“But we have received a sign, Edith – a mysterious sign. A miracle has happened on this farm…in the middle of the web there were the words ‘Some Pig’…we have no ordinary pig.”
“Well,” said Mrs. Zuckerman, “it seems to me you’re a little off. It seems to me we have no ordinary spider.”
“Ah, there you have it,” said her husband. “The extraordinary spider is acting not out of altruism but out of a recognition of value. Any rational being with a healthy sense of self-interest cannot help but love what it values, and cannot love something that is not valuable. Don’t you see? To love is to value. An extraordinary spider, who cannot help but see her own value, has recognized the value in the pig. What is,” he quizzed his wife, “the first, and therefore most important part, of ‘I love you’?”
“Why, I, of course,” Mrs. Zuckerman said. “I think I see it now! There is no love without the love of self!”
“And that,” her husband said, smiling fondly at her, “is why I love you.”
“You love me because of your own rational self-interest!” she cried. “And so it is with the pig!”

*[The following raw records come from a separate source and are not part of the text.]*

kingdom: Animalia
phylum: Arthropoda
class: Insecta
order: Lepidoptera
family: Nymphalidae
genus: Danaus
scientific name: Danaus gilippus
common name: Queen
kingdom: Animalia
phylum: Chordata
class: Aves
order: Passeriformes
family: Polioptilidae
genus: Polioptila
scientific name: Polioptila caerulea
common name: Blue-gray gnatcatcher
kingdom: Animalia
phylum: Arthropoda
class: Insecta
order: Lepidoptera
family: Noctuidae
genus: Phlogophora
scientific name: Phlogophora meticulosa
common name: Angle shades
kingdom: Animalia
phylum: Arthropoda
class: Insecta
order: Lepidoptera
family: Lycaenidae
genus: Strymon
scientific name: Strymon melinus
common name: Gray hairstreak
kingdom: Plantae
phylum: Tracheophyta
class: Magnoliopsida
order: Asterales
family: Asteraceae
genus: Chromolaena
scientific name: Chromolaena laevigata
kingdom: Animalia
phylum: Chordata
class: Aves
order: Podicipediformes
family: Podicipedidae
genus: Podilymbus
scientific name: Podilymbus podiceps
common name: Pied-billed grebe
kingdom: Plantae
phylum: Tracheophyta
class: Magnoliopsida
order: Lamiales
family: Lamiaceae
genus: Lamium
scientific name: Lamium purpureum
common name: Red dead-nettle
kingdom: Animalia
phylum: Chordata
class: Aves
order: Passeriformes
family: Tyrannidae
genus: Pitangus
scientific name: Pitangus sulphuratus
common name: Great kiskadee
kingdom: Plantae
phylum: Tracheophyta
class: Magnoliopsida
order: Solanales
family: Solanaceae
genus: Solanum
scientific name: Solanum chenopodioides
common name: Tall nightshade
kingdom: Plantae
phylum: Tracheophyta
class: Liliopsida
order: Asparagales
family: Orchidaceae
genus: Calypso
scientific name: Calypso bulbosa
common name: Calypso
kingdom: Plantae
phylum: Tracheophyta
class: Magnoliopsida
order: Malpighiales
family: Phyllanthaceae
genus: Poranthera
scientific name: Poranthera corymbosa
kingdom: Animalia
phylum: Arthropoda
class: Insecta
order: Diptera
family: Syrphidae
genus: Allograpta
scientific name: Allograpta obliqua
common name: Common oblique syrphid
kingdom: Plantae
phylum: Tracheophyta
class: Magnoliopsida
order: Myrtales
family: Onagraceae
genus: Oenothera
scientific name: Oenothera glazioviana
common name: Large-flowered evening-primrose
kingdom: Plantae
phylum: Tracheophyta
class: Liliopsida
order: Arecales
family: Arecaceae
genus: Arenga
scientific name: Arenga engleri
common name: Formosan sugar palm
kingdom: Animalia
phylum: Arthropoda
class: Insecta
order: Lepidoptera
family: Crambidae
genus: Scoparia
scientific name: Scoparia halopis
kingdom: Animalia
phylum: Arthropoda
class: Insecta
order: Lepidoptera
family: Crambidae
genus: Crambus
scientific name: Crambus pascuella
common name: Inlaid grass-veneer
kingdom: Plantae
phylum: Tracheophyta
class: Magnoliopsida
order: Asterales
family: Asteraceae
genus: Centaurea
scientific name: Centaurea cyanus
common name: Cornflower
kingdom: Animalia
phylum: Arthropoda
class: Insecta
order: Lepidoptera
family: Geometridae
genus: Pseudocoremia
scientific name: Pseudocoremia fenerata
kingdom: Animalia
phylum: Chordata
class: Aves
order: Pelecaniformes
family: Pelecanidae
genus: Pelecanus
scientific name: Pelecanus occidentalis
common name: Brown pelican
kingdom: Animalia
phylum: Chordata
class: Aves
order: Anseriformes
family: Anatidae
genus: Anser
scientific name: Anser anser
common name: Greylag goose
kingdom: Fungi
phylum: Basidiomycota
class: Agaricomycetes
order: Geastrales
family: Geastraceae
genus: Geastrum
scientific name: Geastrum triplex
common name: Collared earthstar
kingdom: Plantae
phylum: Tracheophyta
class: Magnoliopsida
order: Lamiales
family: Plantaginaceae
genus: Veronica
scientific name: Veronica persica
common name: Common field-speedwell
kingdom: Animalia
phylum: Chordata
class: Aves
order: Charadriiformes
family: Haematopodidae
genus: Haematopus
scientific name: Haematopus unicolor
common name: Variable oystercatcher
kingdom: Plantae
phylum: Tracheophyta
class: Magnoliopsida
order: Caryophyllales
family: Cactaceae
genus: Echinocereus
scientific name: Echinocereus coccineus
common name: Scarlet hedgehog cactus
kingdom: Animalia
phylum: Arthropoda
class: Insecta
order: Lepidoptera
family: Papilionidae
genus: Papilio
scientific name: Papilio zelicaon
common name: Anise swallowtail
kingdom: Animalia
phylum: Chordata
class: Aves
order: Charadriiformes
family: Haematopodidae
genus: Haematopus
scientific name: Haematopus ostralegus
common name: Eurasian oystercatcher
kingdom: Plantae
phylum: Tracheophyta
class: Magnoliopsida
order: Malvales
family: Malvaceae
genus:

“Whose value,” her husband said, “will only increase with continued attention. Is it not an act of self-interest to postpone his slaughter to draw bigger crowds to our farm, and command higher prices for the meat our farm produces, as a result of the pig’s fame?”
“Of course,” she said. “We sacrifice very little, and stand to gain much, in the mercy we grant this individual pig.”
“Continuing,” he said, “to slaughter all of the other animals; making a single exception for Wilbur to increase the value of our products, rather than reordering the values we currently hold ourselves.”
While they were talking, the spider had rearranged her web to read ᴜʟᴛɪᴍᴀᴛᴇ ᴠᴀʟᴜᴇ ɪs ᴅᴇᴛᴇʀᴍɪɴᴇᴅ ʙʏ sᴇʟғ-ɪɴᴛᴇʀᴇsᴛᴇᴅ ᴀᴄᴛɪᴏɴ. It glistened as pure and as clear as unregulated capitalism in the morning sunlight.